### Selected passage
- Born: Bellary, India
- Occupation: SUNY Distinguished Professor of Psychology

Academic background
- Alma mater: Bangalore University, Purdue University, Rice University

Academic work
- Institutions: Stony Brook University

= Suparna Rajaram =

Indian psychologist

Suparna Rajaram, SUNY Distinguished Professor of Psychology at Stony Brook University, is an Indian-born cognitive psychologist and expert on memory and amnesia. Rajaram served as chair of the governing board of the Psychonomic Society (2008) and as president of the Association for Psychological Science (2017–2018). Along with Judith Kroll and Randi Martin, Rajaram co-founded the organization Women in Cognitive Science in 2001, with the aim of improving the visibility of contributions of women to cognitive science. In 2019, she was an inaugural recipient of Psychonomic Society's Clifford T. Morgan Distinguished Leadership Award for significant contributions and sustained leadership in the discipline of cognitive psychology. Rajaram is the 2025 recipient of the Provost's Outstanding Mentor Award at Stony Brook University.
######
Activity 1
Rewrite the entries from their start through the line containing "vyřezávané laserem a", changing "trojplošník" to "dvouplošník" and keeping everything else the same.
### Given records
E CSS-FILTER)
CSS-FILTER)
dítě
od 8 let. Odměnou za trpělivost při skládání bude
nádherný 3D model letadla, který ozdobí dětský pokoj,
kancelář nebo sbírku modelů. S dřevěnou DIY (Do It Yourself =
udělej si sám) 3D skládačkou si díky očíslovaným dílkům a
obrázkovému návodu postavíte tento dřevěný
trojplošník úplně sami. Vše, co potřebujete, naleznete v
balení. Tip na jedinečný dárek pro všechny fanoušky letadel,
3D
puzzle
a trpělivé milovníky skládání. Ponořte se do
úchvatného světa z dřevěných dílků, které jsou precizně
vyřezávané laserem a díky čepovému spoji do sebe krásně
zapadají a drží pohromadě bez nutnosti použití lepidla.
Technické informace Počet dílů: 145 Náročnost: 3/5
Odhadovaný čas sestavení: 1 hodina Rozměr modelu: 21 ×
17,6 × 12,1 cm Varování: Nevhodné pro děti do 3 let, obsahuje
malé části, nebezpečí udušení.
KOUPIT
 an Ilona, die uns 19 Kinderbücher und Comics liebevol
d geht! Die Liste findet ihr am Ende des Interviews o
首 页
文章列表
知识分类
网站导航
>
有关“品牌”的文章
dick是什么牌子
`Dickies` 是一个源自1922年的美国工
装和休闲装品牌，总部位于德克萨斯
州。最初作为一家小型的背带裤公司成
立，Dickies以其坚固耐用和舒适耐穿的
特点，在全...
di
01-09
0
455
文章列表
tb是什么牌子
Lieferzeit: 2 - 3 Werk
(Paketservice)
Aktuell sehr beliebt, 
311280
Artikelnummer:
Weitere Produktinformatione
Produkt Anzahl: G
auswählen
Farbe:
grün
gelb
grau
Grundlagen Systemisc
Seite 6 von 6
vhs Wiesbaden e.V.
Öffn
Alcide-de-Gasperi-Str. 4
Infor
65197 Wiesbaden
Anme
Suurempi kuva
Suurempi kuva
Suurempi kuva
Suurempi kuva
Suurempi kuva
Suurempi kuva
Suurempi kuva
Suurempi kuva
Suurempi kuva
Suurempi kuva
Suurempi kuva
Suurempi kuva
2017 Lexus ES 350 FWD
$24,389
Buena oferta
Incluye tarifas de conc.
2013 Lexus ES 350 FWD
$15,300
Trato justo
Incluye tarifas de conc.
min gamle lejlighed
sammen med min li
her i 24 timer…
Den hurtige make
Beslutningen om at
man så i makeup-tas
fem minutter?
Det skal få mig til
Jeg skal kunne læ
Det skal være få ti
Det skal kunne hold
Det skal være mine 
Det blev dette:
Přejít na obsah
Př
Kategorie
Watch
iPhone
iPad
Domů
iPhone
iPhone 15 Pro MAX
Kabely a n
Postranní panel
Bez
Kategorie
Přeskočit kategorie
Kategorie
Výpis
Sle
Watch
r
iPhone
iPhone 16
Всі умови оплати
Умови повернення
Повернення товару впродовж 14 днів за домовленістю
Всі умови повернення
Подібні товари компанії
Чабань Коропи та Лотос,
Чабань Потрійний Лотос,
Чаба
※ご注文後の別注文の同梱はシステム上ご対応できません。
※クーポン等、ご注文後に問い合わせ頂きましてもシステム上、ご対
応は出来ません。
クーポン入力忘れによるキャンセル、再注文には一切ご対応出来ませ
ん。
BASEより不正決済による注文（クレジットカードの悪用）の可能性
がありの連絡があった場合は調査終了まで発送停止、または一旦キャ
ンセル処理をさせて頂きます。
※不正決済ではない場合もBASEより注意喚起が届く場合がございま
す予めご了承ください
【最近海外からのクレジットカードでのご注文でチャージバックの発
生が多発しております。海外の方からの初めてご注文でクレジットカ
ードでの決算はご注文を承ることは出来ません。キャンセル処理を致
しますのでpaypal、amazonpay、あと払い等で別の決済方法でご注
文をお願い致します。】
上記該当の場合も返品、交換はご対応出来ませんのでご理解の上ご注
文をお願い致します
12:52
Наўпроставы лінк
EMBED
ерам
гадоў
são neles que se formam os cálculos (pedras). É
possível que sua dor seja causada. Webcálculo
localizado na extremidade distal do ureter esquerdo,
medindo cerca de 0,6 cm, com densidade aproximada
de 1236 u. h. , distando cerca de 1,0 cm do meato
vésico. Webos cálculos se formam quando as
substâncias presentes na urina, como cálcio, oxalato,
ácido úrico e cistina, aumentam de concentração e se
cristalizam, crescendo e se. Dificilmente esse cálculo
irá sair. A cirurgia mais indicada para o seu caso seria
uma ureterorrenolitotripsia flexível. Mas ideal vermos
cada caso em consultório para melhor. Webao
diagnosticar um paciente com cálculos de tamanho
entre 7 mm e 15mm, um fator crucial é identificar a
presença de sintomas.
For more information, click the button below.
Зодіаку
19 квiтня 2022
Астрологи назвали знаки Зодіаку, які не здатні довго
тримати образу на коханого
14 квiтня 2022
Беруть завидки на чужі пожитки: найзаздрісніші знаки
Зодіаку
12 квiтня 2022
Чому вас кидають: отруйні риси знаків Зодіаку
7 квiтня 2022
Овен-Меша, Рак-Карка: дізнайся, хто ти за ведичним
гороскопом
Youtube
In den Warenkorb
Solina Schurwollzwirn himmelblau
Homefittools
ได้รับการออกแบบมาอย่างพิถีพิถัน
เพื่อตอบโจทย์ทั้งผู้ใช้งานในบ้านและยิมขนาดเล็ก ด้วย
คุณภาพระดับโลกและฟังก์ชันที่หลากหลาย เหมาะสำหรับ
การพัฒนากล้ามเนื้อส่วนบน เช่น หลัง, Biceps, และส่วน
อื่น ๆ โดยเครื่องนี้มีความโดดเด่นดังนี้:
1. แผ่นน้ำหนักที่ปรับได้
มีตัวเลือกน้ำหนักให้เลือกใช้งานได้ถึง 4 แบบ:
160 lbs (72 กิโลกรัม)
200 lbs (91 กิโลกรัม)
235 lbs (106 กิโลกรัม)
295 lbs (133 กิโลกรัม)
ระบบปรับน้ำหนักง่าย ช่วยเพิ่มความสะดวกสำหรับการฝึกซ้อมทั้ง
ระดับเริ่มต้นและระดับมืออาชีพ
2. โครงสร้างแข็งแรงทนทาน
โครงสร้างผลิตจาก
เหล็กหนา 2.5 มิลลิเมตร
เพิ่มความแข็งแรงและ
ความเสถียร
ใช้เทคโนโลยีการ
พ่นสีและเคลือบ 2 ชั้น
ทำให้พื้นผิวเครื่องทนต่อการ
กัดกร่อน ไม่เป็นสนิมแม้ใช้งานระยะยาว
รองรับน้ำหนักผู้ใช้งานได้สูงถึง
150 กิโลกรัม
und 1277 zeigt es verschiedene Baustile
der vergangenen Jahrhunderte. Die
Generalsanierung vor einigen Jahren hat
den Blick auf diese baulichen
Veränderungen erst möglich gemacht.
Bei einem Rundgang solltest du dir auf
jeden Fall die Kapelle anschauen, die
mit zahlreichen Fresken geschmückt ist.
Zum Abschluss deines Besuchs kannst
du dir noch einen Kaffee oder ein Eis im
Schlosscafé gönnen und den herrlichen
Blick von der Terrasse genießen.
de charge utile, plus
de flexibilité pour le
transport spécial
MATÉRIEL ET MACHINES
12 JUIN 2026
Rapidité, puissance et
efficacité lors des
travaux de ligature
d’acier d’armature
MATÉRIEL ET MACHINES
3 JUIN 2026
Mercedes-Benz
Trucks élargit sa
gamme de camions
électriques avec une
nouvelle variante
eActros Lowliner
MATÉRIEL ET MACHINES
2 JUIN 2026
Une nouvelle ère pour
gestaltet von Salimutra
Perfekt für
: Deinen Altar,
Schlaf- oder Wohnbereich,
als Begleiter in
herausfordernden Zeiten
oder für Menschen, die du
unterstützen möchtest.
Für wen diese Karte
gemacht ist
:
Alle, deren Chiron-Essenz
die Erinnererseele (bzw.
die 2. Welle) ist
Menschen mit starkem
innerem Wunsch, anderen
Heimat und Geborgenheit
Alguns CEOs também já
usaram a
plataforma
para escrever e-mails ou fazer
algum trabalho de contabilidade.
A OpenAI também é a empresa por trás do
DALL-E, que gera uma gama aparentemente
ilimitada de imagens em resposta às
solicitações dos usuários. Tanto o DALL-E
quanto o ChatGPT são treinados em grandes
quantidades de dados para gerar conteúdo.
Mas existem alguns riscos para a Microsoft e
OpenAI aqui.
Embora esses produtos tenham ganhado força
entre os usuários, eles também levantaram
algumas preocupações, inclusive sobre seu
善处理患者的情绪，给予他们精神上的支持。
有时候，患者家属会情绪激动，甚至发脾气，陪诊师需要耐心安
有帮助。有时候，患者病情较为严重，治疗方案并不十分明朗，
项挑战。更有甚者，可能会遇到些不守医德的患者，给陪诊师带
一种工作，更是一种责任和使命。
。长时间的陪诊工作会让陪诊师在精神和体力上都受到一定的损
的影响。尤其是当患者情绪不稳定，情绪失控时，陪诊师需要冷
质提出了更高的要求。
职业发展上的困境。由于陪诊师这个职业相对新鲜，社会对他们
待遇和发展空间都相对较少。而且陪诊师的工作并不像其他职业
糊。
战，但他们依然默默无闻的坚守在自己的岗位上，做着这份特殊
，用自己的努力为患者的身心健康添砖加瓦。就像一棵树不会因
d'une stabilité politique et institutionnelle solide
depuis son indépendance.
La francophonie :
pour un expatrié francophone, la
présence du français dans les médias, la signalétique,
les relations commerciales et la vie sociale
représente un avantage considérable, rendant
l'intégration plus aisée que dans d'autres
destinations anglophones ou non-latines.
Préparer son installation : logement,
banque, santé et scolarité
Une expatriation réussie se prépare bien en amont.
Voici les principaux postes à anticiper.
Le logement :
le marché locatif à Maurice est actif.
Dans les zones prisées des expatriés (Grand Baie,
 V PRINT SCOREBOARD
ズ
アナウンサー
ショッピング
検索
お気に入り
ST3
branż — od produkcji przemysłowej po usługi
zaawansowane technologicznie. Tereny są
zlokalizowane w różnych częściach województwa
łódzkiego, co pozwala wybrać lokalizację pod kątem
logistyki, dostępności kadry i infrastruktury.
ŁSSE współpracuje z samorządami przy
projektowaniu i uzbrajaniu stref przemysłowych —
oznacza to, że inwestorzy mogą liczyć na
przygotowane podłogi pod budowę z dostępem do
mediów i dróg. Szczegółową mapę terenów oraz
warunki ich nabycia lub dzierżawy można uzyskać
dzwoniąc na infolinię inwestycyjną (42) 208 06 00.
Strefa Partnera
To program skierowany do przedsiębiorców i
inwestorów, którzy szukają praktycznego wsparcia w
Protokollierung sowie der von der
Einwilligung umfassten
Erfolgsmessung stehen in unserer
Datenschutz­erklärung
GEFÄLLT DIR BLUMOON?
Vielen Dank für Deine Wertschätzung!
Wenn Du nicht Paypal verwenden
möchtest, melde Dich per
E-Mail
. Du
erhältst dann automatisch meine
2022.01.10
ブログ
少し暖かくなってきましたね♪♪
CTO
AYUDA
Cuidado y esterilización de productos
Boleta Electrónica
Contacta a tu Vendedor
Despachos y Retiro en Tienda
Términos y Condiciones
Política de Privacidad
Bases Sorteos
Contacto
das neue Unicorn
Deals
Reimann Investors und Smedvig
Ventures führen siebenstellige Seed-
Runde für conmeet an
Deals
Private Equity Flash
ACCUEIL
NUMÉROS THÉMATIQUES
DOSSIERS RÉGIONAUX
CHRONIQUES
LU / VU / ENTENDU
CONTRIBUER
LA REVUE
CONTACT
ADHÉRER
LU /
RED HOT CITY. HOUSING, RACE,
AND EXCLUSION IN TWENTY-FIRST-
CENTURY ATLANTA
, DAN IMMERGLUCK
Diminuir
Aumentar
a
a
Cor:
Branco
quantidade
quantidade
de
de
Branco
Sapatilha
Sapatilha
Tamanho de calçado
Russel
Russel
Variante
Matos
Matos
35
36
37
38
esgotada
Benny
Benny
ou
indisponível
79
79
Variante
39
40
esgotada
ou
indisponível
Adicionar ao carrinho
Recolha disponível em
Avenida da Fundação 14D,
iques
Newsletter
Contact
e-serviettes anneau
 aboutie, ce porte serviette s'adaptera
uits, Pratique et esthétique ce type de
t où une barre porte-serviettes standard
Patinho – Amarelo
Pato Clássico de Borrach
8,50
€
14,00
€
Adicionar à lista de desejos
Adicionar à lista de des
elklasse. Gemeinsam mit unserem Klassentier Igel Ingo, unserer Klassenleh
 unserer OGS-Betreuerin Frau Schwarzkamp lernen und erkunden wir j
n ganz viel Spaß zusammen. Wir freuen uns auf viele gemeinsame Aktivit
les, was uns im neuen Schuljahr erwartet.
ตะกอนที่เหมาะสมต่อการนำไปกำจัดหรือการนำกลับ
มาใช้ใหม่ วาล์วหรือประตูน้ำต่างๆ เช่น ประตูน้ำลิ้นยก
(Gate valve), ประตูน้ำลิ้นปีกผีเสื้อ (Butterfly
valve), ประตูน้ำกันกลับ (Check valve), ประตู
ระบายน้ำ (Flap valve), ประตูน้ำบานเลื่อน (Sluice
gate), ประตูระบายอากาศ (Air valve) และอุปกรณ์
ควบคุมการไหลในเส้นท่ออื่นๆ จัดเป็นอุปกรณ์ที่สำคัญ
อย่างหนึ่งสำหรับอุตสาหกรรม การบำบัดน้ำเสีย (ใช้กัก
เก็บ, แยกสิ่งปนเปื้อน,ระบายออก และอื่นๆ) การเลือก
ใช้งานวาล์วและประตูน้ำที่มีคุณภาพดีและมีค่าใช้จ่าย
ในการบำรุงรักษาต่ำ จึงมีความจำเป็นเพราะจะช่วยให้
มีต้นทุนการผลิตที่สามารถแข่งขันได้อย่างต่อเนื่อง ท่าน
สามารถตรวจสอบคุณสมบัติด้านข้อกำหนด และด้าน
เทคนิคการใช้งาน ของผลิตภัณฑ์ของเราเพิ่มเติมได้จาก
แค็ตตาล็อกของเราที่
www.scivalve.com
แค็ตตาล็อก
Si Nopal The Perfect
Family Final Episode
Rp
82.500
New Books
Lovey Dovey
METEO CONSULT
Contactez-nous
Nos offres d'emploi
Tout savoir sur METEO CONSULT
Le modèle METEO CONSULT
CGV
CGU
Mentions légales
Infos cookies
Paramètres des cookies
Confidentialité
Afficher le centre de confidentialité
######
Activity 2
Using the profile of Suparna Rajaram, answer the following:
(a) In what city was she born?
(b) In what year did she co-found Women in Cognitive Science?
(c) Which award did she receive in 2025?

Answer 1
E CSS-FILTER)
CSS-FILTER)
dítě
od 8 let. Odměnou za trpělivost při skládání bude
nádherný 3D model letadla, který ozdobí dětský pokoj,
kancelář nebo sbírku modelů. S dřevěnou DIY (Do It Yourself =
udělej si sám) 3D skládačkou si díky očíslovaným dílkům a
obrázkovému návodu postavíte tento dřevěný
dvouplošník úplně sami. Vše, co potřebujete, naleznete v
balení. Tip na jedinečný dárek pro všechny fanoušky letadel,
3D
puzzle
a trpělivé milovníky skládání. Ponořte se do
úchvatného světa z dřevěných dílků, které jsou precizně
vyřezávané laserem a díky čepovému spoji do sebe krásně

Answer 2
(a) Bellary, India
(b) 2001
(c) The Provost's Outstanding Mentor Award at Stony Brook University